--- Data extracts Enclosed Below ---

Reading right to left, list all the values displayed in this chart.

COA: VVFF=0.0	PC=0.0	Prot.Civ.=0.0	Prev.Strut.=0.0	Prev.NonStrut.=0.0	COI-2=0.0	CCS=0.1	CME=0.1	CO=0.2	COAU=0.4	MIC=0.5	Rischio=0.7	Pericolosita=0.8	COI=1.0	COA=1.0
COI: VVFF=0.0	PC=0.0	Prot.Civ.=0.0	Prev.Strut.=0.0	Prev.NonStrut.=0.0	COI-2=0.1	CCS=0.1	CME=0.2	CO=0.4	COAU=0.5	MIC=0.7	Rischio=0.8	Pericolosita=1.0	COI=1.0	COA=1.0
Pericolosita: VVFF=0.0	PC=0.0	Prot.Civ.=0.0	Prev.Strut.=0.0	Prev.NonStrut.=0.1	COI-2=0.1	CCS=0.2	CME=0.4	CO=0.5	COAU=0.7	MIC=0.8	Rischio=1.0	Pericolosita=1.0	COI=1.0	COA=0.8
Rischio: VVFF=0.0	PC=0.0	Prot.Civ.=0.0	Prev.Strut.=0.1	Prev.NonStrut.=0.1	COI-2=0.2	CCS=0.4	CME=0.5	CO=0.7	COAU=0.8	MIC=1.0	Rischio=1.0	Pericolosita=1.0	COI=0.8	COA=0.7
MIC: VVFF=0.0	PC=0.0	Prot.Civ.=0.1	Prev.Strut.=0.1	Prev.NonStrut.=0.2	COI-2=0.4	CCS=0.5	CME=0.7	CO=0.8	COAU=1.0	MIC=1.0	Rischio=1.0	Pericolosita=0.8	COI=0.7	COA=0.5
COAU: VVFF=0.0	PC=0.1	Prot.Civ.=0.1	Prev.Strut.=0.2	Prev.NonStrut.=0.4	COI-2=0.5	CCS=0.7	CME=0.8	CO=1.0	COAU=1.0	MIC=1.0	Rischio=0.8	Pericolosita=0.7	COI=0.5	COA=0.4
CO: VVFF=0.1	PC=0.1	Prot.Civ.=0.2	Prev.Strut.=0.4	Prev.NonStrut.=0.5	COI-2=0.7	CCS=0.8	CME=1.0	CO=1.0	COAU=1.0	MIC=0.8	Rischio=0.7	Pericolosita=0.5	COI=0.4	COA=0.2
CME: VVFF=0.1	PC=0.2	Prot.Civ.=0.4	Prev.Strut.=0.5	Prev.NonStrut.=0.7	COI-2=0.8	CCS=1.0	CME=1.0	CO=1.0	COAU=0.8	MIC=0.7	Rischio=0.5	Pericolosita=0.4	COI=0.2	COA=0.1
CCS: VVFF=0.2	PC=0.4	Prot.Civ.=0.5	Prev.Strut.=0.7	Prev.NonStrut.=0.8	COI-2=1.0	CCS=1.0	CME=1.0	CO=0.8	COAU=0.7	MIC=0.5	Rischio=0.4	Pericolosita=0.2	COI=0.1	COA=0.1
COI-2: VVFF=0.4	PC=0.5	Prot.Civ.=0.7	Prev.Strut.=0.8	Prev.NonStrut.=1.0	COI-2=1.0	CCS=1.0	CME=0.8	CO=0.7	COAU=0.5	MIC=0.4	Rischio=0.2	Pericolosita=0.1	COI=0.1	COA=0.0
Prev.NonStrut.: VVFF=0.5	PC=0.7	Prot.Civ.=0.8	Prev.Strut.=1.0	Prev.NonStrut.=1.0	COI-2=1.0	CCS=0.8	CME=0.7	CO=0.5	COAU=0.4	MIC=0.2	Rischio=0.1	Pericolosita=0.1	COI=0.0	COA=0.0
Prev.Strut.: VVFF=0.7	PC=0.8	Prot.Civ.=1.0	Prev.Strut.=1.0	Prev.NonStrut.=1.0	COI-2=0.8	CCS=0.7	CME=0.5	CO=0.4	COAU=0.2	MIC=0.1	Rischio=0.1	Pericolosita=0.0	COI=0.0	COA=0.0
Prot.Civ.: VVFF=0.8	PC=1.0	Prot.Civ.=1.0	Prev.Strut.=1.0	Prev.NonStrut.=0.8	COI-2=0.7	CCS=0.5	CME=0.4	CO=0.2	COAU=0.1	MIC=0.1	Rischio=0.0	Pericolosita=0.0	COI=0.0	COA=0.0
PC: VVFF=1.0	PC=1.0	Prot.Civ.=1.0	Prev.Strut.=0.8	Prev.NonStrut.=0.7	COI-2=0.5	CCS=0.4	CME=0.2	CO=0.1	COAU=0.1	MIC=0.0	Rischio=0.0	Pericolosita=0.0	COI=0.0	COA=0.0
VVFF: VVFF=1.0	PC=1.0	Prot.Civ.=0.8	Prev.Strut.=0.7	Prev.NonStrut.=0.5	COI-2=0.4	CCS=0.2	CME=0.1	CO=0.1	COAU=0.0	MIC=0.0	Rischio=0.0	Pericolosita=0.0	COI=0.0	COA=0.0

--- End of Enclosed Data extracts ---

[Activity] How many lines of the material above contain the string "list"? Reply with the number only.

[Reply to the task] 1